[Hyperhomocysteinemia and schizophrenia: case control study].Encephale. 2011 Sep; 37(4):308-13.E
Homocysteine (Hcys) is a sulphur-containing amino acid that has been widely investigated for its putative role in neuropsychiatric disorders. Elevated plasma homocysteine levels have been associated with schizophrenia. Among other factors, low folate and vitamin B12 levels have been implicated in the increase in homocysteine. The aim of the study was to determine plasma Hcys, folate and vitamin B12, and the frequency and severity of hyperhomocysteinemia in patients with schizophrenia, and to investigate the association between Hcys and clinical features and its relationship with folate and vitamin B12 levels.

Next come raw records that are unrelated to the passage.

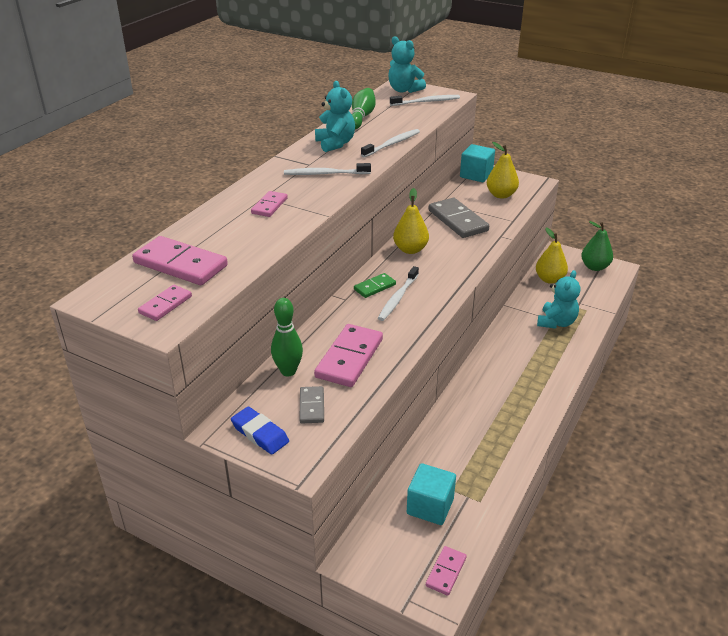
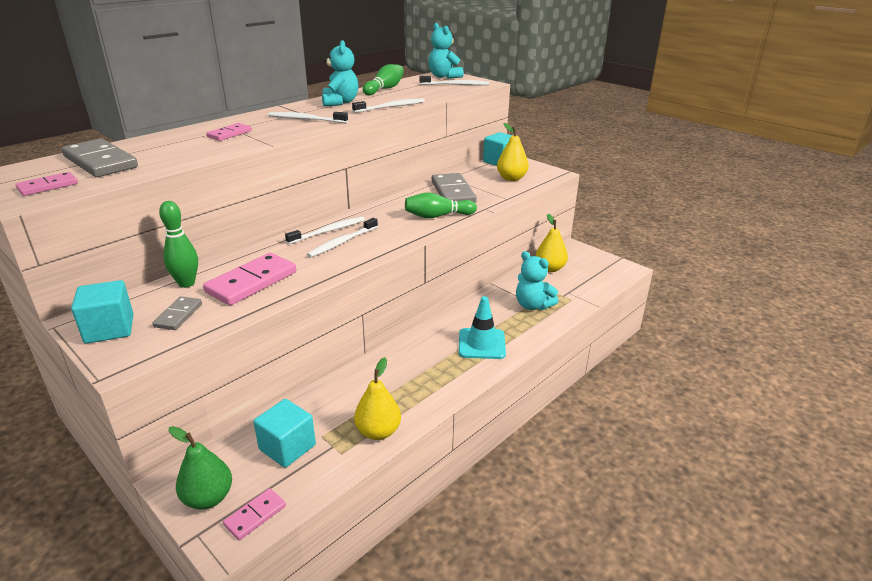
camera: 15 degrees right, 5 degrees down
pink domino [132,236,228,285] -> grey domino [61,138,138,177]
blue eraser [231,407,289,455] -> turquoise cube [71,280,134,344]
green domino [354,273,396,298] -> white toothbrush [285,216,365,244]
yellow pear [393,188,429,254] -> yellow pear moved to [354,357,401,440]
turquoise teddy bear [537,270,580,329] -> turquoise teddy bear turned 90 degrees clockwise [516,251,558,310]
green pear [581,221,613,271] -> green pear moved to [169,426,232,509]
none -> green bowling pin [405,192,477,218]
none -> turquoise traffic cone [459,296,506,359]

This was a case-control study carried out on 61 (54 males and seven females, mean age=33.3 ± 9.2) inpatients with chronic schizophrenia according to DSM-IV criteria and 46 (25 males and 21 females, mean age=45.9 ± 14.2) healthy controls. Most of patients (90.2%) were treated by first generation antipsychotics with a mean daily dosage of 401.6 mg chlorpromazine equivalents. Total homocysteine serum levels were determined quantitatively by fluorescence-polarization immunoassay (FPIA) with an AxSYM analyzer™ (Abbott). Quantitative vitamin B12 and folate serum levels were measured with an Elecsys 2010 analyzer™ (Roche Diagnostics). Differences between patients and controls were examined using a two-way Ancova with gender and diagnosis as independent variables, adjusting for age.

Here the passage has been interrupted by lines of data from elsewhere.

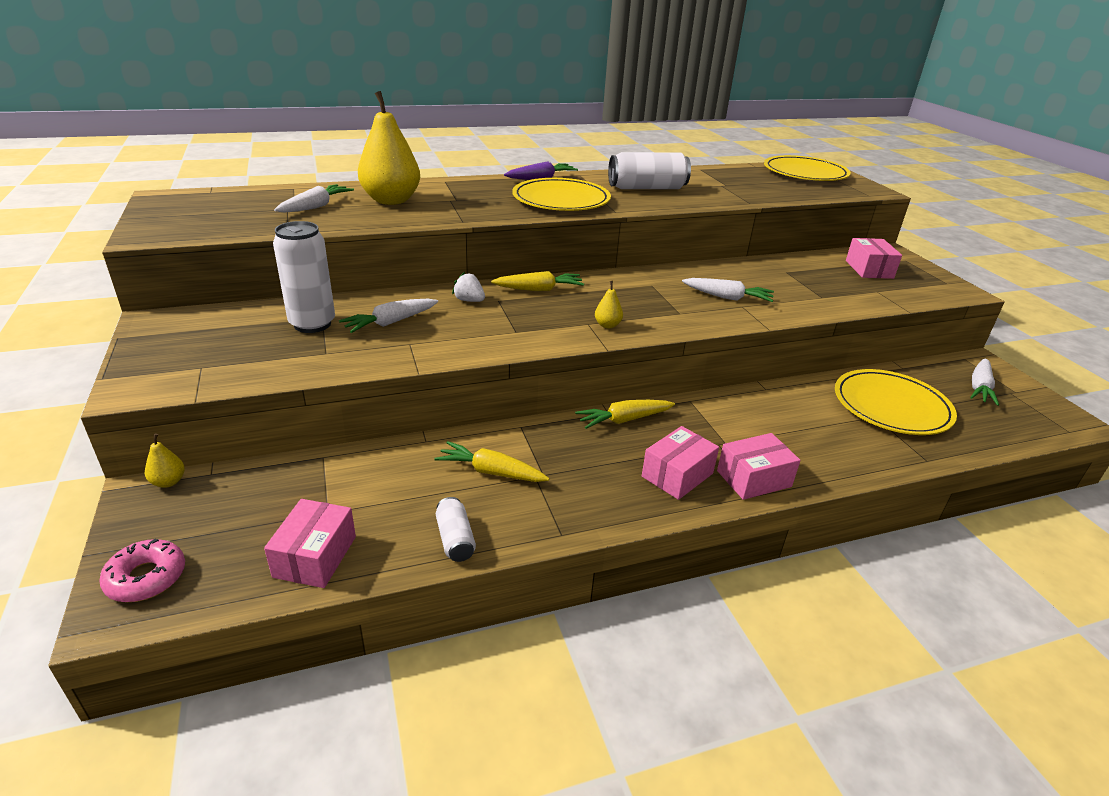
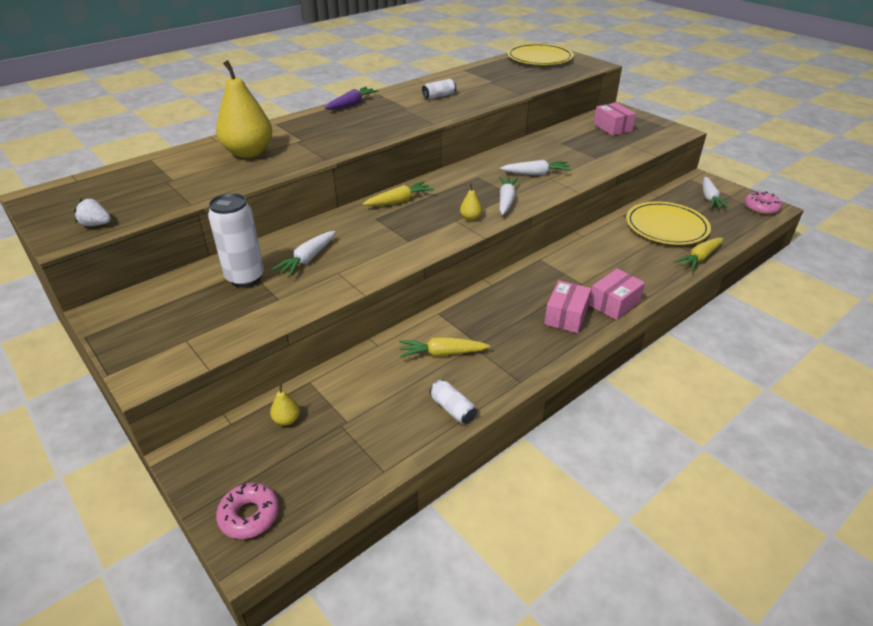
camera: 20 degrees left, 5 degrees up
yellow pear [145,434,185,488] -> yellow pear moved to [270,384,300,426]
pink box [264,499,356,588] -> none
white carrot [274,184,354,213] -> white carrot moved to [499,177,518,215]
white strawberry [452,272,485,302] -> white strawberry moved to [74,198,111,226]
yellow plate [512,178,611,211] -> none
yellow carrot [575,400,675,429] -> yellow carrot moved to [674,238,724,271]
white can [608,152,691,189] -> white can [422,79,456,99], size x0.52
none -> pink donut [744,192,782,214]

Patients with schizophrenia showed higher plasma Hycs and lower plasma folate than controls (mean=16.1 μmol/L in patients versus 10.9 μmol/L in controls; P=0.028 for Hycs and 4.2 μg/L in patients versus 8.2 μg/L in controls; P<0.001 for folate). Patients and controls did not differ in vitamin B12 levels. Both male and female patients had increased plasma Hcys compared to controls. Hyperhomocysteinemia (Hcys levels>15 μmol/L) was present in 34.4% of the patients versus 15.2% in controls. The prevalence of moderate hyperhomocysteinemia (Hcys levels: 15-29 μmo/L) was 26.2% and that of intermediate hyperhomocysteinemia (Hcys levels: 30-100 μmol/L) was 8.2%. In patients with schizophrenia, plasma Hcys was not correlated with age (r=0.07; P=0.56), duration of illness (r=-0.04; P=0.78) and did not differ with gender and clinical sub-types. Moreover, plasma Hcys was higher in patients without family history of psychiatric disorders (19.2 μmol/L) versus 12.7 μmol/L in patients with family history of psychiatric disorders (P=0.032). Concerning therapeutic features, plasma Hcys did not differ with type of antipsychotic and was not related to daily dosage of antipsychotics. A negative correlation was found between plasma Hcys and vitamin B12 levels (r=-0.26; P=0.04).

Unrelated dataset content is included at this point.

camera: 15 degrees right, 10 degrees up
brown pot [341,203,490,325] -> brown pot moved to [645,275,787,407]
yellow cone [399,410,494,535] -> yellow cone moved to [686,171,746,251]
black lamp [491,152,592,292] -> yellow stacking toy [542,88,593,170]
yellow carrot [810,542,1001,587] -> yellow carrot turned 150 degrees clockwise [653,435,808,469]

These results confirm an increase of Hcys levels in schizophrenic patients and suggest that it is associated with absence of family history of psychiatric disorders and with low vitamin B12 levels. Hyperhomocyteinemia could be related to the pathophysiology of aspects of this illness. Homocysteine should be considered as a factor to consider in monitoring and management of patients with schizophrenia.